[Start of Attachment]
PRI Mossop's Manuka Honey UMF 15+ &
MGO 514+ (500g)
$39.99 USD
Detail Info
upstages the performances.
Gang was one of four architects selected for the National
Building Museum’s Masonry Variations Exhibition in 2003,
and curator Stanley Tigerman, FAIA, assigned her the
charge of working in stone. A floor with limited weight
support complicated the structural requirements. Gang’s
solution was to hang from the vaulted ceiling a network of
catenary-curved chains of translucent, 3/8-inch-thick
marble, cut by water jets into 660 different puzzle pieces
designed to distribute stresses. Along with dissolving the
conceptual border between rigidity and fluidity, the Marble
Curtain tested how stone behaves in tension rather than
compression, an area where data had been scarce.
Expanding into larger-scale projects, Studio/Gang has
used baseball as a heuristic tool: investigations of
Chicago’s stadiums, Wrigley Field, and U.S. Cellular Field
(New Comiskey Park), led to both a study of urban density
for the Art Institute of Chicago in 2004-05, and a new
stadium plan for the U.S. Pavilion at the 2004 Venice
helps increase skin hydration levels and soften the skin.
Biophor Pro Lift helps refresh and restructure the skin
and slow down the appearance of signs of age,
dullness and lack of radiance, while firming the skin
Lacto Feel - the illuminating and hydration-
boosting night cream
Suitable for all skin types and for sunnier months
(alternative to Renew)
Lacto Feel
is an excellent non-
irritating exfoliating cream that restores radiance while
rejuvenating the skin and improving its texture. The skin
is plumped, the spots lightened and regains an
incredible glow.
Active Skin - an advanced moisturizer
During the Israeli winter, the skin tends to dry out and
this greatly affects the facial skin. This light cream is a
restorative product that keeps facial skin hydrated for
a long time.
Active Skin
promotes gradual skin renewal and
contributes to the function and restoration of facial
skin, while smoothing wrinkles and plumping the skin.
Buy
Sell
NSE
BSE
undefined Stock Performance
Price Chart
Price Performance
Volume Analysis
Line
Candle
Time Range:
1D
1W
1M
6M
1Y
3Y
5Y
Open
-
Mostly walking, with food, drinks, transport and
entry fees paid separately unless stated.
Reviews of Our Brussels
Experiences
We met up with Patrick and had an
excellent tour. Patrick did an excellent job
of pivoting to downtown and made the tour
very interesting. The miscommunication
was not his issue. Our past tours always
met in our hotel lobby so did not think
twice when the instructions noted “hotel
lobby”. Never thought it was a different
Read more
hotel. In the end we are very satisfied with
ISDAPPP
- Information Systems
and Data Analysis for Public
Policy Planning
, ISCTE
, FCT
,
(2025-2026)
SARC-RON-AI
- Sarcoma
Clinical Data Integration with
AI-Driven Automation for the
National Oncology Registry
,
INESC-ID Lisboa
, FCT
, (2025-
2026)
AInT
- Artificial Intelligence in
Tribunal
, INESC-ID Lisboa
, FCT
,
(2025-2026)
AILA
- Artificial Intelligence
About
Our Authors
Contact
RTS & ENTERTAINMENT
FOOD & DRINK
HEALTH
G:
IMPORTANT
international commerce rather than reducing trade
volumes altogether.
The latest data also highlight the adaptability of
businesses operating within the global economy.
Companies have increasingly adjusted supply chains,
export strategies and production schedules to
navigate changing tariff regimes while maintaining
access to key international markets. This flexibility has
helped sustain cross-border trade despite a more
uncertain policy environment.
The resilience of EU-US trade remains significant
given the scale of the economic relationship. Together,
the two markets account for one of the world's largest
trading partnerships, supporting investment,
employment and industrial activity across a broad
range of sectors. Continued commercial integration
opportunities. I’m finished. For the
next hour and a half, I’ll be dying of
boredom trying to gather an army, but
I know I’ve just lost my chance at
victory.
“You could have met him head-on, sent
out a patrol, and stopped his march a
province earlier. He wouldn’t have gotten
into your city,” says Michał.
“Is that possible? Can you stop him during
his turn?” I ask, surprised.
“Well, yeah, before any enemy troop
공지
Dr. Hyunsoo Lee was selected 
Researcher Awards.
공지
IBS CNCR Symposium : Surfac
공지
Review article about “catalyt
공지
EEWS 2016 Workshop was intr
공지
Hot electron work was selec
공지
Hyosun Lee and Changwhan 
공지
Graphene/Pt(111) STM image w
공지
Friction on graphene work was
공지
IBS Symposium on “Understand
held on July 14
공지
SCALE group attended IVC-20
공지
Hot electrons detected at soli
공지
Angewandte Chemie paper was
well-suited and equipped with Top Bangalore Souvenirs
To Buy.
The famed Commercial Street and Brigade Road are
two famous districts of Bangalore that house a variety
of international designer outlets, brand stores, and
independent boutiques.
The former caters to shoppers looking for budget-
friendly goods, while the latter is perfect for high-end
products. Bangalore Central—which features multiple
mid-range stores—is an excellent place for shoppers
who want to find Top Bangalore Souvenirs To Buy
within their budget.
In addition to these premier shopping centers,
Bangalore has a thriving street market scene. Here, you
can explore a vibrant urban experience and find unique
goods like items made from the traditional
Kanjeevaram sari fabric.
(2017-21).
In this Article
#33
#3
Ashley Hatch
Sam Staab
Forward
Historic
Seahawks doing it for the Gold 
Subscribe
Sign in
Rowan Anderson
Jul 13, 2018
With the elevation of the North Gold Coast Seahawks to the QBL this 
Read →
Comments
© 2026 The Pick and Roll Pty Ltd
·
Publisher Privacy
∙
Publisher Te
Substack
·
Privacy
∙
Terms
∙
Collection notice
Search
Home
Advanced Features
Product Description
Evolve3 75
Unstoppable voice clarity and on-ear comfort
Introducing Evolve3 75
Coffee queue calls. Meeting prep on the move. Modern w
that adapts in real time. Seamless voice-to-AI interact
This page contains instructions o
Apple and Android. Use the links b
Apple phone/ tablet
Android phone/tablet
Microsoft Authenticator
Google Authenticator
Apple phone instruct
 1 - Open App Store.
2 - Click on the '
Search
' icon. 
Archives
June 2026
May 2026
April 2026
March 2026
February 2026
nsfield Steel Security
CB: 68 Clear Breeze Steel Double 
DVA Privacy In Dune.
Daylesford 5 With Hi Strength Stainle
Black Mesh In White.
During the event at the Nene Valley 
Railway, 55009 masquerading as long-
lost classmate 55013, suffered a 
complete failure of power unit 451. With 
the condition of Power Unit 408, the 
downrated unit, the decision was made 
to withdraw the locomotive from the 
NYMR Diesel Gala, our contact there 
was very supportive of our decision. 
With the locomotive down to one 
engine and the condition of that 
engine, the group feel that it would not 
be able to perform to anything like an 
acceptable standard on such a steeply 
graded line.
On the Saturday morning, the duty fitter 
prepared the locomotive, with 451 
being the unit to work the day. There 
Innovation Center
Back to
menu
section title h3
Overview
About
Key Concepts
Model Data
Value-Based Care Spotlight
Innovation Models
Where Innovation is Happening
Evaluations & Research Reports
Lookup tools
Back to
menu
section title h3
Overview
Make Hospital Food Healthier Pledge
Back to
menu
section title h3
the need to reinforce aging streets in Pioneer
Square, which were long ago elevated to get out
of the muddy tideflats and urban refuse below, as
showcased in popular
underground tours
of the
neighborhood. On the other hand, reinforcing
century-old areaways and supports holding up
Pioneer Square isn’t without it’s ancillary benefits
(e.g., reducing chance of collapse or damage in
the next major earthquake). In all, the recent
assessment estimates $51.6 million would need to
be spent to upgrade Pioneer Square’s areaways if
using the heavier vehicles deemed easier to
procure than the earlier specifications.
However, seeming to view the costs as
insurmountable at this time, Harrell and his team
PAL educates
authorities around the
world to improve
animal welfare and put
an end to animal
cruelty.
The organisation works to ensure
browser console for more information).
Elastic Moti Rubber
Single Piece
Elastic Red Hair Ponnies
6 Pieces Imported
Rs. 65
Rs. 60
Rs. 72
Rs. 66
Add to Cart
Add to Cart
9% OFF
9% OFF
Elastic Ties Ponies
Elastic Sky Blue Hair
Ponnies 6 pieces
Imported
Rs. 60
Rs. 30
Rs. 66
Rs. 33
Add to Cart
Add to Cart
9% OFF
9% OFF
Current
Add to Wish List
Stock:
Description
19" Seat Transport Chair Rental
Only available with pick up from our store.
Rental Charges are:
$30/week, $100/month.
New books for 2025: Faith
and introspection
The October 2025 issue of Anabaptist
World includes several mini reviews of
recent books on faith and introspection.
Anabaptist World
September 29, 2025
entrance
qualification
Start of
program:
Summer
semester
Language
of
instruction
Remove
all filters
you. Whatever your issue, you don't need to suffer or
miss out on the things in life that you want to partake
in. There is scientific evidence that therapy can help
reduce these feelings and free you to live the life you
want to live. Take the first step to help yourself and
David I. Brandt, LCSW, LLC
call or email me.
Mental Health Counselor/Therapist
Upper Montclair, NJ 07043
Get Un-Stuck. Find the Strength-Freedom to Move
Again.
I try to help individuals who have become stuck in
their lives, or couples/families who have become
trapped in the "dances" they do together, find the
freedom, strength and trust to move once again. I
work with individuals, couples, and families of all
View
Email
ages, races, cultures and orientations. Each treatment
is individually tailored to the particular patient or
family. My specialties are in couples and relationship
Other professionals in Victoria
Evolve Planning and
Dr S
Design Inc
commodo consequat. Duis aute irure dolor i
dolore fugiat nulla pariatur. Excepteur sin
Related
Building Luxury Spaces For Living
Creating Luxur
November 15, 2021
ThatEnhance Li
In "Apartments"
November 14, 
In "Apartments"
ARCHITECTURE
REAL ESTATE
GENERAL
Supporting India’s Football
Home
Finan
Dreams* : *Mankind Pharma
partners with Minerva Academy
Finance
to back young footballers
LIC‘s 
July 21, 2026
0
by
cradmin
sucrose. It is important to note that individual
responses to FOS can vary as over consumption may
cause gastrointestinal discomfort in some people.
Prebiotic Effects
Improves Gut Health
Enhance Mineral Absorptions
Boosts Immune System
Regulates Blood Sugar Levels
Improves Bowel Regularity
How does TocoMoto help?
[End of Attachment]
Problem to solve:
Among the entries, how many lines contain the word "shoppers"? Give the number alone.

Solution for this problem:
2